2022 / Course Final Project

Role:
Neural Network Designer

Date:
Spring 2022

Tools Used:
Python, PyTorch, CUDA

Design Overview

I worked in a team of four on a final project to combine concepts from two courses: Parallel Computing and Data Driven Dynamics. I was interested in learning more about the performance of different optimizing functions when training a neural network and wanted to consider the Lorenz system as an example. Our group also wanted to explore the benefit of parallelized computation when training the neural network on a GPU in comparison with serial computation when training on a CPU. Our team used the Python library PyTorch for the neural network development and Google Colab for GPU access. I was responsible for designing the neural network and running the serial implementation (training on the CPU). Another team member used the same neural network architecture, but used the PyTorch cuda device in order to train it on a GPU. This project gave me insight into tuning hyperparameters for neural networks, understanding how large neural networks have to be for speedup benefit from parallelization, and what optimizer functions perform better for learning nonlinear trajectories.

Example of Lorenz attractor solutions. The Lorenz system is noted as a physical system that can have unpredictable solutions.

Background

Machine learning models use various mathematical optimization algorithms, such as gradient descent, to train a neural network to learn and predict the dynamics of a complex, nonlinear system. This can be seen in heat transfer and climate change applications or when studying physical systems that have unknown governing equations. These optimization algorithms reduce the model’s error in predictions. By accurately predicting the solutions to a system’s governing equations, we as engineers can better design for it. In this project, the Lorenz system is used as an example physical system.
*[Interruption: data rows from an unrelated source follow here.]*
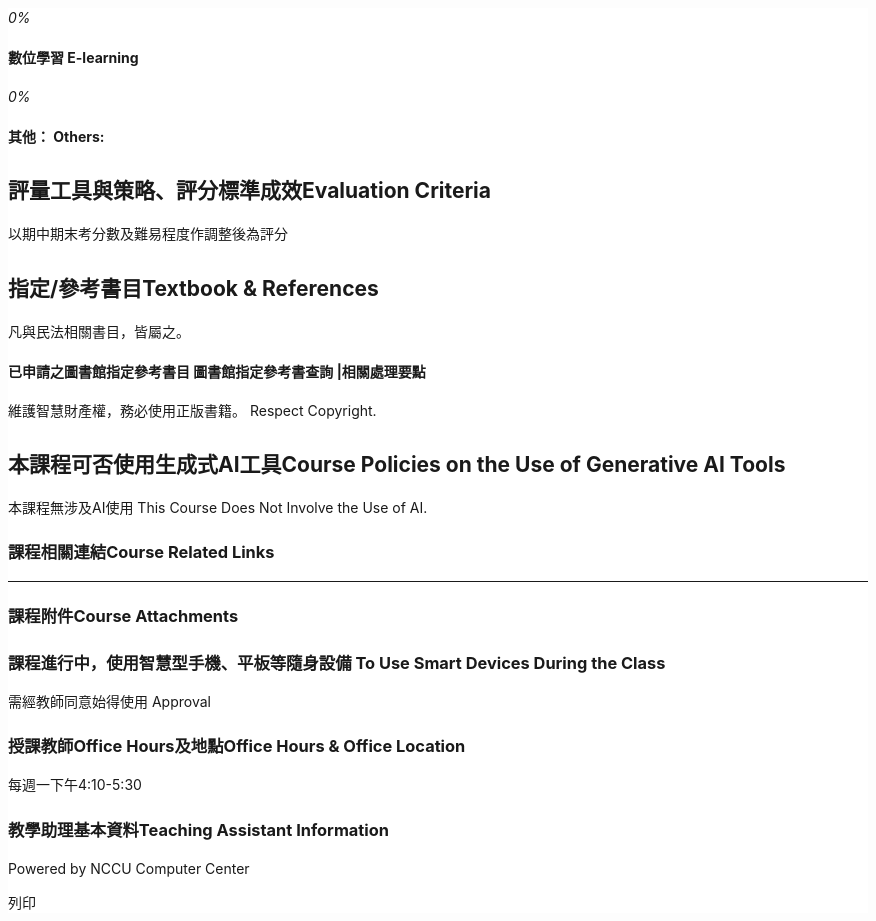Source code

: _0%_
####  數位學習 E-learning
_0%_
####  其他： Others:
##  評量工具與策略、評分標準成效Evaluation Criteria
以期中期末考分數及難易程度作調整後為評分
##  指定/參考書目Textbook & References
凡與民法相關書目，皆屬之。
####  已申請之圖書館指定參考書目  圖書館指定參考書查詢 |相關處理要點
維護智慧財產權，務必使用正版書籍。 Respect Copyright.
##  本課程可否使用生成式AI工具Course Policies on the Use of Generative AI Tools
本課程無涉及AI使用 This Course Does Not Involve the Use of AI.
###  課程相關連結Course Related Links
* * *
###  課程附件Course Attachments
###  課程進行中，使用智慧型手機、平板等隨身設備 To Use Smart Devices During the Class
需經教師同意始得使用  Approval
###  授課教師Office Hours及地點Office Hours & Office Location
每週一下午4:10-5:30
###  教學助理基本資料Teaching Assistant Information
Powered by NCCU Computer Center
  
列印
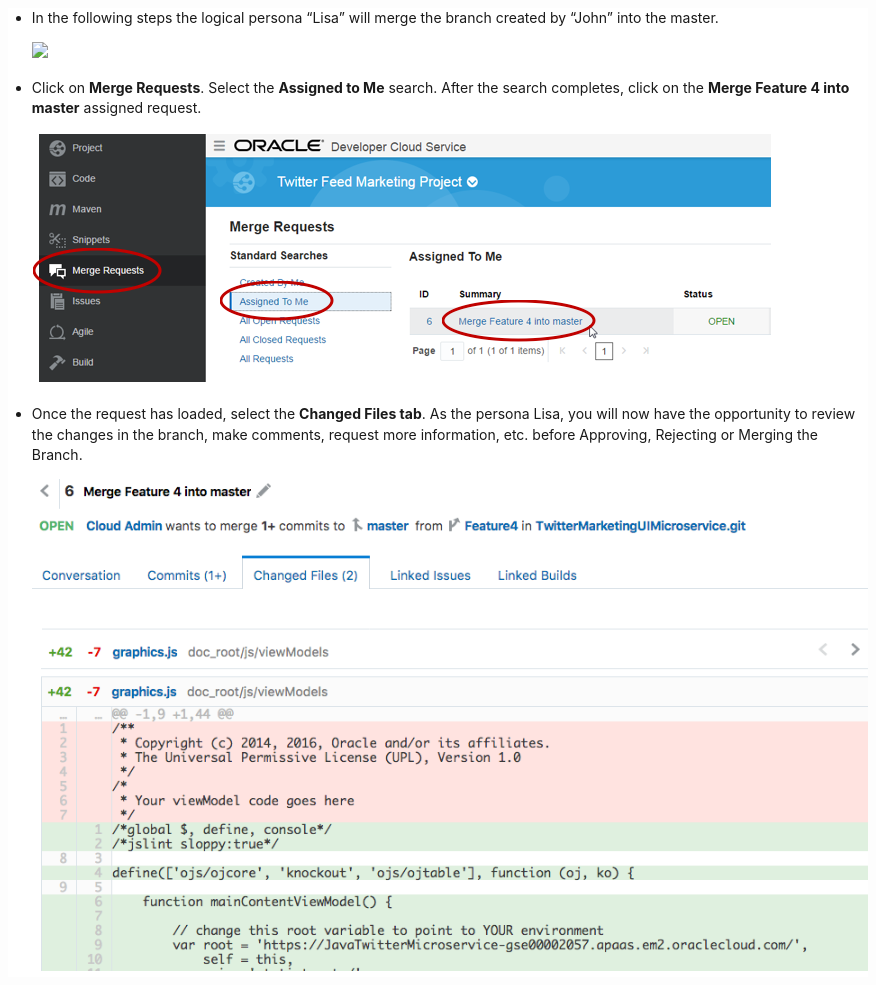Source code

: - In the following steps the logical persona “Lisa” will merge the branch created by “John” into the master.

    ![](images/lisa.png)

- Click on **Merge Requests**. Select the **Assigned to Me** search. After the search completes, click on the **Merge Feature 4 into master** assigned request.

    ![](images/200/image094.png)

- Once the request has loaded, select the **Changed Files tab**. As the persona Lisa, you will now have the opportunity to review the changes in the branch, make comments, request more information, etc. before Approving, Rejecting or Merging the Branch.

    ![](images/200/image095.2.png)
Parallel computation has been used in other settings to accelerate training times for large neural networks since training requires running several computations simultaneously. Parallel computing capitalizes on the fact that a GPU has more processing cores than a CPU so more tasks can be run at the same time. Our group wanted to demonstrate this speed-up, however we underestimated just how big the neural network has to be to see an appreciative benefit.

Method and Results

I was responsible for developing the neural network architecture that was used for both the serial and parallel implementations. I began by generating hundreds of solutions to the Lorenz system to use as ground truth training data. Next, I built the neural network. At this point there are several parameters that can be considered as design decisions: the size of the neural network, which optimization algorithm to use, and which activation function to use for each layer in the neural network. I chose to build a relatively small neural network in the interest of trying to keep the training time short. I used 2 hidden layers each with 10 neurons. The chosen activation function affects how well the neural network will be able to learn the pattern of the data (in this case, the nonlinear differential equations that define the Lorenz system). Because of this, I chose to use nonlinear activation functions (Sigmoid, Log Sigmoid, Rectified Linear Unit). There are many options for which optimizer to use, but I chose to experiment with two well-known optimizers: stochastic gradient descent (SGD) and Adam (which is an adaptive improvement on SGD). After training, I ran my model on a different set of randomly selected initial conditions for validation. Finally, I calculated the mean-squared error after each training and validation cycle to evaluate our model.

The predictions of our models, shown in the gallery below, reflect the limitations we imposed on ourselves. If we wrote our own optimizer instead of using what was pre-built in PyTorch, we would have seen more accurate results since the ones available in PyTorch are not ideal for our application. Furthermore, we could have experimented with other neural network architecture such as recursive neural networks. Ultimately, this project was an exploration in hyperparameter tuning and taught me about design considerations in neural network development.